Créer les conditions d’une fonction publique du XXIe siècle dépoussiérée de tous ses supposés immobilismes : c’est le leitmotiv du gouvernement qui doit, d’ici à la fin de l’année, parachever sa loi de transformation de la Fonction publique. Des mesures sont encore attendues, notamment celles relatives à la formation et au recrutement des hauts fonctionnaires des trois fonctions publiques. Elles sont censées s’inspirer du rapport confié à Frédéric Thiriez en mai dernier, et qui doit être rendu en novembre. Pour piloter ce renouveau, l’État compte en effet s’appuyer sur des cadres et cadres supérieurs capables de porter des discours et des pratiques innovantes… et en même temps… toujours attachés au service de la nation et de l’intérêt général, qu’ils soient sous statuts ou sous contrat de droit privé.

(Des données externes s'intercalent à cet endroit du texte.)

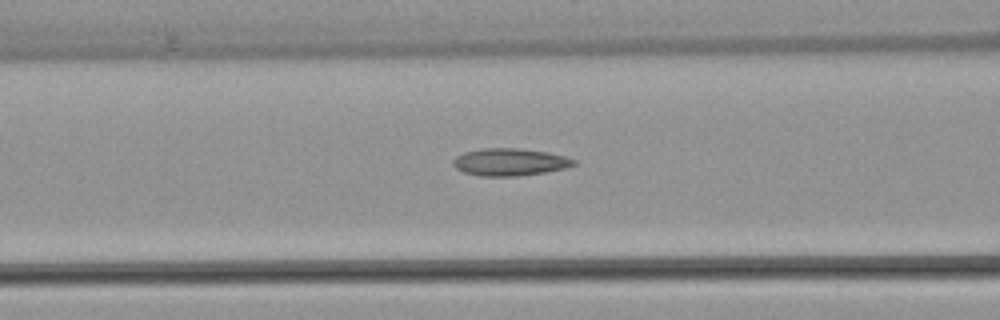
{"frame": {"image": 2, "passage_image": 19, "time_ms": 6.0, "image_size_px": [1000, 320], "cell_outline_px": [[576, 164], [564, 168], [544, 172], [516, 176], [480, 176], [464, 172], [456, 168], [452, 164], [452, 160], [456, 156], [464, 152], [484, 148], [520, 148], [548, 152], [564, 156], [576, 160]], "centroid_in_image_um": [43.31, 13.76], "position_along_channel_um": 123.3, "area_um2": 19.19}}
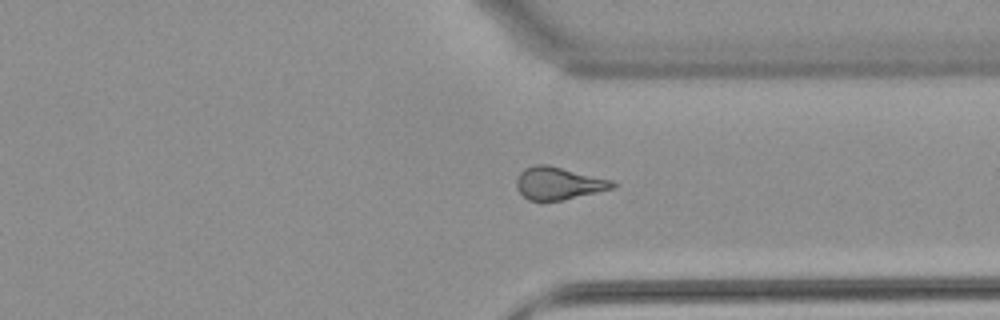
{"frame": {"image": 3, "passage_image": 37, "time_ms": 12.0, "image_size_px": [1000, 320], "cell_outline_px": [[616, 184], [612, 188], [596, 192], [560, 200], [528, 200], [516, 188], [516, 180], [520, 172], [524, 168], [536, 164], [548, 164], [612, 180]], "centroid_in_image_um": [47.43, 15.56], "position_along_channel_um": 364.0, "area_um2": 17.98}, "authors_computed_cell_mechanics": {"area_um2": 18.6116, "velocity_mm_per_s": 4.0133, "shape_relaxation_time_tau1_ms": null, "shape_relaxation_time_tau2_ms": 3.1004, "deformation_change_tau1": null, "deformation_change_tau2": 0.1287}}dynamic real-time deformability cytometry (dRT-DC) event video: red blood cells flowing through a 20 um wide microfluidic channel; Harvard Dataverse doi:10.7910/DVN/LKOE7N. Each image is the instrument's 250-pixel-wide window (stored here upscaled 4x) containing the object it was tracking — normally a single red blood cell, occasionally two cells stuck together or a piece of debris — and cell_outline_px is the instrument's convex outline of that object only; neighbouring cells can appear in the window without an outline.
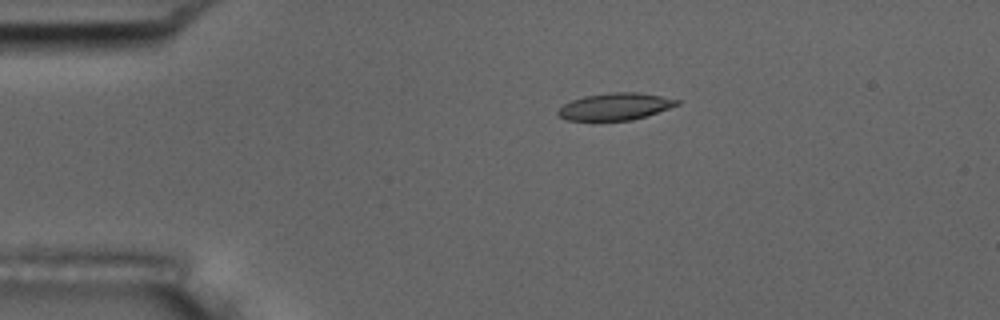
{"species": "common noctule bat (a hibernating species)", "species_latin": "Nyctalus noctula", "temperature_condition": "room temperature", "stored_images_in_passage": 44, "camera_frame_rate_fps": 3000, "um_per_image_px": 0.085, "animal": {"sex": "male", "body_mass_g": 17.5, "forearm_length_mm": 52.3}, "frame": {"image": 1, "passage_image": 1, "time_ms": 0.0, "image_size_px": [1000, 320], "cell_outline_px": [[680, 104], [632, 120], [564, 120], [556, 112], [564, 104], [572, 100], [584, 96], [608, 92], [636, 92], [660, 96], [680, 100]], "centroid_in_image_um": [52.26, 9.05], "position_along_channel_um": 32.7, "area_um2": 18.5}}
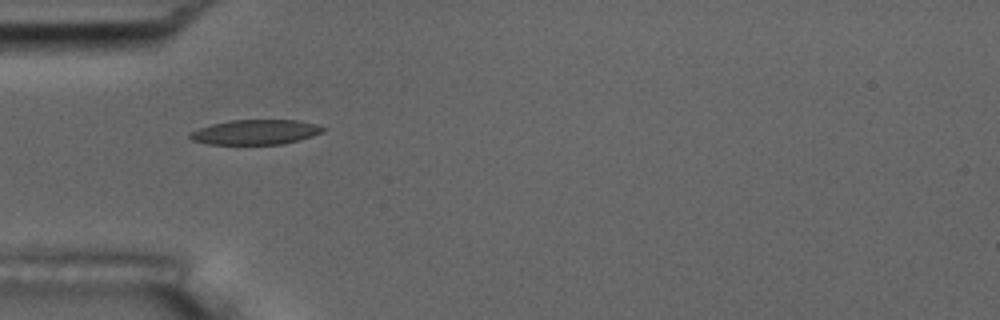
{"frame": {"image": 2, "passage_image": 7, "time_ms": 2.0, "image_size_px": [1000, 320], "cell_outline_px": [[324, 132], [312, 136], [284, 144], [208, 144], [192, 140], [188, 136], [192, 132], [200, 128], [212, 124], [228, 120], [296, 120], [316, 124], [324, 128]], "centroid_in_image_um": [21.73, 11.23], "position_along_channel_um": 63.3, "area_um2": 19.13}}
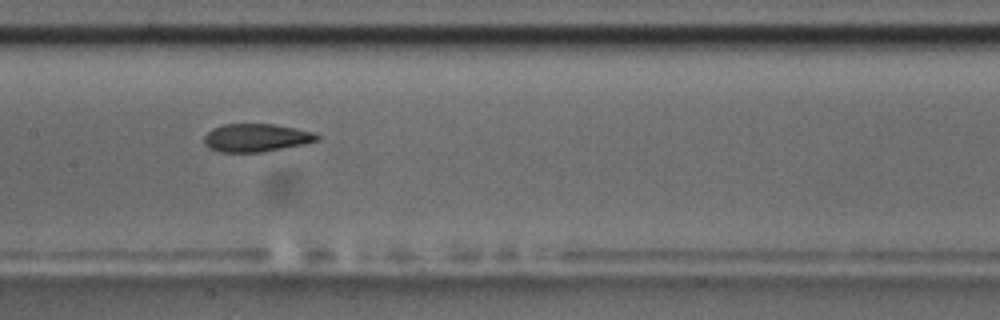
{"frame": {"image": 3, "passage_image": 17, "time_ms": 5.333, "image_size_px": [1000, 320], "cell_outline_px": [[320, 140], [304, 144], [264, 152], [220, 152], [208, 148], [204, 144], [204, 136], [212, 128], [224, 124], [272, 124], [296, 128], [312, 132], [320, 136]], "centroid_in_image_um": [21.77, 11.71], "position_along_channel_um": 185.6, "area_um2": 18.55}, "authors_computed_cell_mechanics": {"area_um2": 19.4497, "velocity_mm_per_s": 3.7083, "shape_relaxation_time_tau1_ms": 5.4915, "shape_relaxation_time_tau2_ms": 1.8565, "deformation_change_tau1": 0.1723, "deformation_change_tau2": 0.0898}}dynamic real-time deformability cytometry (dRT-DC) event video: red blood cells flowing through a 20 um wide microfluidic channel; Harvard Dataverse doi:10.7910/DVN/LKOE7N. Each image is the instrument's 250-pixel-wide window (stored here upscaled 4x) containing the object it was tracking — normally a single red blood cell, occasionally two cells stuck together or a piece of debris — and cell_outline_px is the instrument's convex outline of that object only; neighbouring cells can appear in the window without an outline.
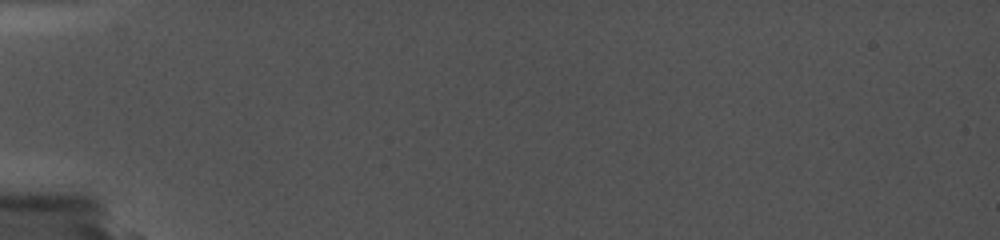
{"species": "common noctule bat (a hibernating species)", "species_latin": "Nyctalus noctula", "temperature_condition": "cold", "stored_images_in_passage": 2, "camera_frame_rate_fps": 5000, "um_per_image_px": 0.085, "animal": {"sex": "female", "body_mass_g": 19.0, "forearm_length_mm": 56.7}, "frame": {"image": 1, "passage_image": 1, "time_ms": 0.0, "image_size_px": [1000, 240], "cell_outline_px": [[680, 136], [656, 140], [636, 140], [540, 136], [532, 132], [532, 128], [636, 128], [680, 132]], "centroid_in_image_um": [51.6, 11.34], "position_along_channel_um": 33.4, "area_um2": 10.12}}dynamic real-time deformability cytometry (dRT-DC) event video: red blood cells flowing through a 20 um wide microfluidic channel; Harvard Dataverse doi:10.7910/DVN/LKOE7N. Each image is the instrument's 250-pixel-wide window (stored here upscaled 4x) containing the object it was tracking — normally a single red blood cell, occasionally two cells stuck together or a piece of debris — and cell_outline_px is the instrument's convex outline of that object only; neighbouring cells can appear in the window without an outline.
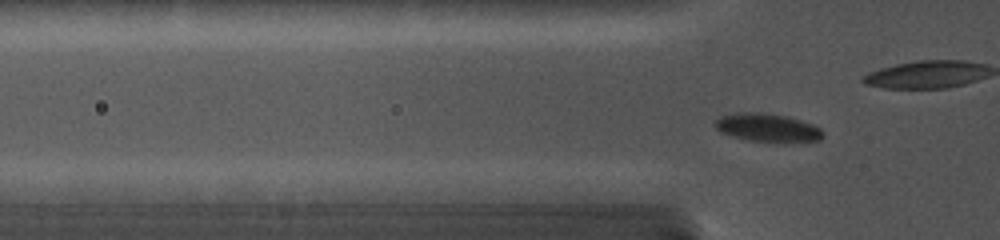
{"species": "common noctule bat (a hibernating species)", "species_latin": "Nyctalus noctula", "temperature_condition": "cold", "stored_images_in_passage": 65, "camera_frame_rate_fps": 5000, "um_per_image_px": 0.085, "animal": {"sex": "female", "body_mass_g": 19.0, "forearm_length_mm": 56.7}, "frame": {"image": 1, "passage_image": 29, "time_ms": 4.4, "image_size_px": [1000, 240], "cell_outline_px": [[824, 136], [820, 140], [748, 140], [732, 136], [720, 132], [712, 124], [720, 116], [736, 112], [764, 112], [788, 116], [812, 124], [820, 128], [824, 132]], "centroid_in_image_um": [65.17, 10.8], "position_along_channel_um": 60.6, "area_um2": 17.4}}
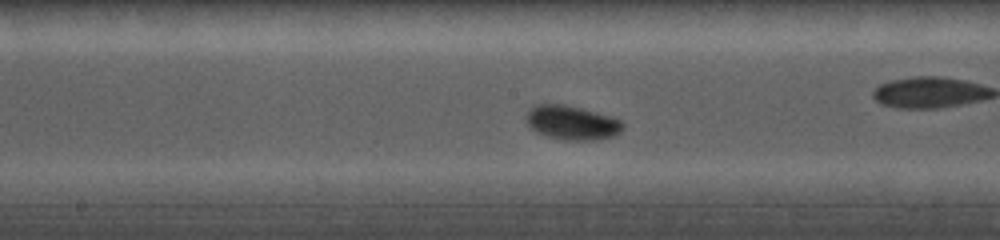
{"frame": {"image": 2, "passage_image": 50, "time_ms": 8.0, "image_size_px": [1000, 240], "cell_outline_px": [[624, 128], [620, 132], [612, 136], [596, 140], [564, 140], [544, 136], [536, 132], [528, 124], [528, 112], [536, 104], [564, 104], [596, 112], [620, 120], [624, 124]], "centroid_in_image_um": [48.62, 10.44], "position_along_channel_um": 199.6, "area_um2": 19.02}}
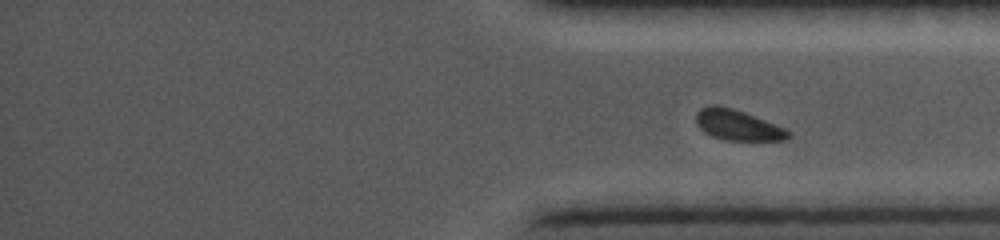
{"frame": {"image": 3, "passage_image": 65, "time_ms": 12.4, "image_size_px": [1000, 240], "cell_outline_px": [[792, 136], [788, 140], [724, 140], [712, 136], [704, 132], [696, 124], [696, 112], [700, 108], [708, 104], [716, 104], [732, 108], [744, 112], [784, 128], [792, 132]], "centroid_in_image_um": [62.68, 10.62], "position_along_channel_um": 372.5, "area_um2": 16.53}}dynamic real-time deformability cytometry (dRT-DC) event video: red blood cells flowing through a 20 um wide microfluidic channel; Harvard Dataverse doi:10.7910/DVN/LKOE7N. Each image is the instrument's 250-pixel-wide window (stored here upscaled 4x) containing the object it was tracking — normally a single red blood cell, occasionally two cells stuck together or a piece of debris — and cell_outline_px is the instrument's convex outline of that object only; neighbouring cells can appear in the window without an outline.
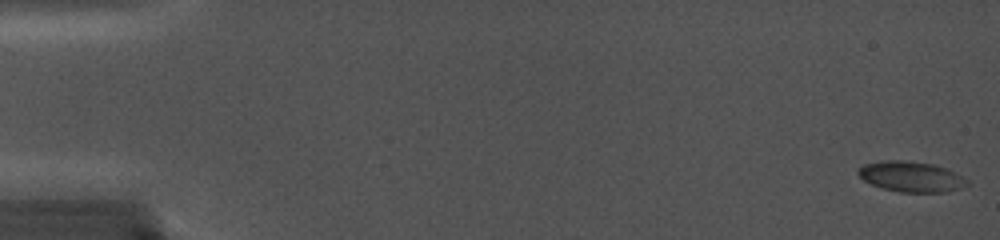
{"species": "common noctule bat (a hibernating species)", "species_latin": "Nyctalus noctula", "temperature_condition": "cold", "stored_images_in_passage": 42, "camera_frame_rate_fps": 5000, "um_per_image_px": 0.085, "animal": {"sex": "female", "body_mass_g": 19.0, "forearm_length_mm": 56.7}, "frame": {"image": 1, "passage_image": 1, "time_ms": 0.0, "image_size_px": [1000, 240], "cell_outline_px": [[968, 184], [960, 188], [948, 192], [900, 192], [884, 188], [872, 184], [864, 180], [856, 172], [864, 164], [884, 160], [904, 160], [932, 164], [944, 168], [968, 180]], "centroid_in_image_um": [77.42, 15.02], "position_along_channel_um": 7.6, "area_um2": 19.02}}
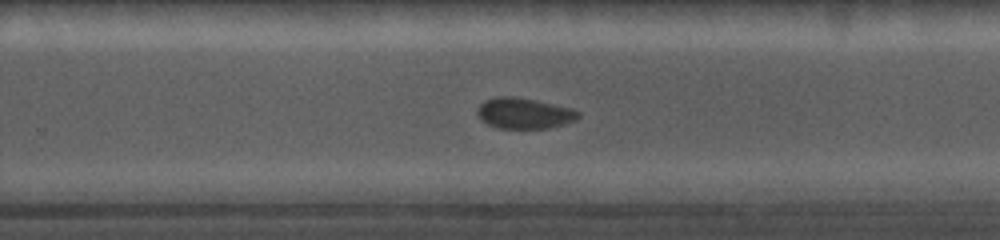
{"frame": {"image": 2, "passage_image": 27, "time_ms": 11.8, "image_size_px": [1000, 240], "cell_outline_px": [[580, 116], [576, 120], [564, 124], [548, 128], [496, 128], [480, 120], [476, 112], [480, 104], [484, 100], [496, 96], [512, 96], [572, 108], [580, 112]], "centroid_in_image_um": [44.52, 9.63], "position_along_channel_um": 285.3, "area_um2": 18.09}}
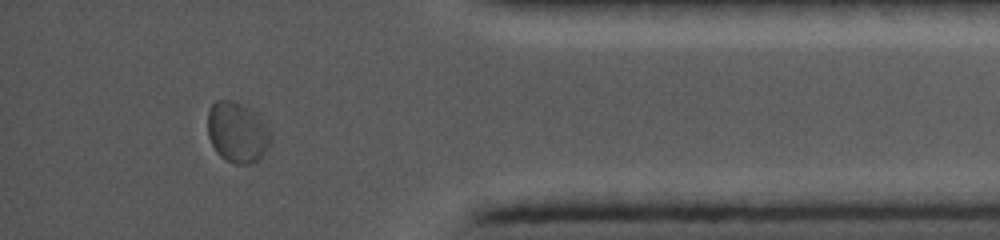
{"frame": {"image": 3, "passage_image": 36, "time_ms": 15.6, "image_size_px": [1000, 240], "cell_outline_px": [[272, 136], [268, 148], [260, 160], [248, 164], [236, 164], [220, 156], [216, 152], [208, 136], [208, 112], [212, 104], [216, 100], [236, 100], [252, 108], [268, 124], [272, 132]], "centroid_in_image_um": [20.22, 11.22], "position_along_channel_um": 415.0, "area_um2": 22.89}}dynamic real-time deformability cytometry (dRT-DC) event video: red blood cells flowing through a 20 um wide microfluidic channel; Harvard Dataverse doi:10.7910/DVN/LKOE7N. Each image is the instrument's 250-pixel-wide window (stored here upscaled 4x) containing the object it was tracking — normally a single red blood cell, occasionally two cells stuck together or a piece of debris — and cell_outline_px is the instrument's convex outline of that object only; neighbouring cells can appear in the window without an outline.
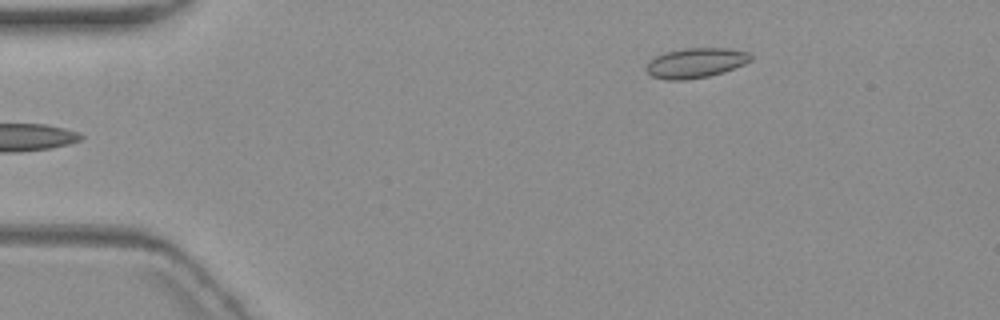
{"species": "common noctule bat (a hibernating species)", "species_latin": "Nyctalus noctula", "temperature_condition": "warm", "stored_images_in_passage": 3, "camera_frame_rate_fps": 3000, "um_per_image_px": 0.085, "animal": {"sex": "female", "body_mass_g": 19.3, "forearm_length_mm": 54.1}, "frame": {"image": 1, "passage_image": 3, "time_ms": 3.333, "image_size_px": [1000, 320], "cell_outline_px": [[752, 60], [744, 64], [724, 72], [708, 76], [684, 80], [668, 80], [652, 76], [644, 68], [648, 60], [664, 52], [680, 48], [724, 48], [748, 52], [752, 56]], "centroid_in_image_um": [59.1, 5.34], "position_along_channel_um": 25.9, "area_um2": 18.32}}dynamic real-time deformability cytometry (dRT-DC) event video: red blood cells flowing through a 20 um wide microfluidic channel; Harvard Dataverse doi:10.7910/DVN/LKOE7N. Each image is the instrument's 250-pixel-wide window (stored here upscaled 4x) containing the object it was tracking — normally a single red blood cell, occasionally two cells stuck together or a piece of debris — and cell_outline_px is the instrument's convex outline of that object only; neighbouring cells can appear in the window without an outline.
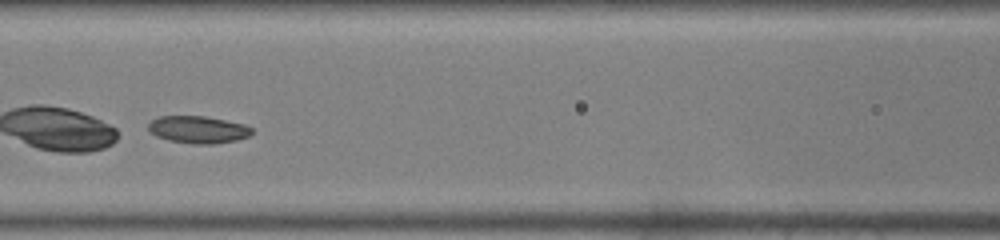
{"species": "common noctule bat (a hibernating species)", "species_latin": "Nyctalus noctula", "temperature_condition": "warm", "stored_images_in_passage": 19, "camera_frame_rate_fps": 3000, "um_per_image_px": 0.085, "animal": {"sex": "male", "body_mass_g": 19.0, "forearm_length_mm": 50.8}, "frame": {"image": 1, "passage_image": 9, "time_ms": 2.667, "image_size_px": [1000, 240], "cell_outline_px": [[252, 132], [248, 136], [236, 140], [212, 144], [192, 144], [168, 140], [156, 136], [148, 128], [148, 124], [152, 120], [160, 116], [204, 116], [244, 124], [252, 128]], "centroid_in_image_um": [16.82, 11.02], "position_along_channel_um": 149.8, "area_um2": 16.3}}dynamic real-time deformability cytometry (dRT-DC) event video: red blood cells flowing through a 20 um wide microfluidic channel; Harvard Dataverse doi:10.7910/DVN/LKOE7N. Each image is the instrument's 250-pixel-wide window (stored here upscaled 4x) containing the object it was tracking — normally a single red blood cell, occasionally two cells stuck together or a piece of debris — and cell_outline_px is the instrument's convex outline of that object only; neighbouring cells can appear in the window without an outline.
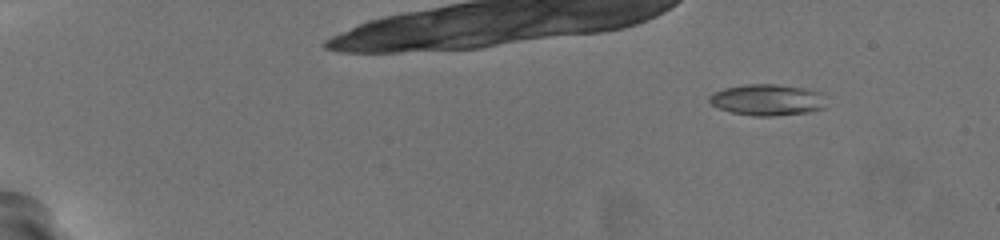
{"species": "common noctule bat (a hibernating species)", "species_latin": "Nyctalus noctula", "temperature_condition": "warm", "stored_images_in_passage": 52, "camera_frame_rate_fps": 3000, "um_per_image_px": 0.085, "animal": {"sex": "female", "body_mass_g": 19.5, "forearm_length_mm": 54.1}, "frame": {"image": 1, "passage_image": 1, "time_ms": 0.0, "image_size_px": [1000, 240], "cell_outline_px": [[824, 108], [808, 112], [772, 116], [752, 116], [732, 112], [720, 108], [712, 104], [708, 100], [708, 96], [712, 92], [724, 88], [744, 84], [776, 84], [804, 88], [820, 92]], "centroid_in_image_um": [65.16, 8.48], "position_along_channel_um": 19.8, "area_um2": 21.15}}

De quelles « nouvelles méthodes » s’agit-il véritablement, avec quels objectifs réels ? Quels profils former et recruter pour les transmettre ? Ces questions sont indissociables et reviennent depuis des années dans les débats. La première interroge la pertinence de modes de gestion venus du privé comme outil pour rendre la Fonction publique plus efficace, tout l’attirail idéologique et pratique du new public management en particulier.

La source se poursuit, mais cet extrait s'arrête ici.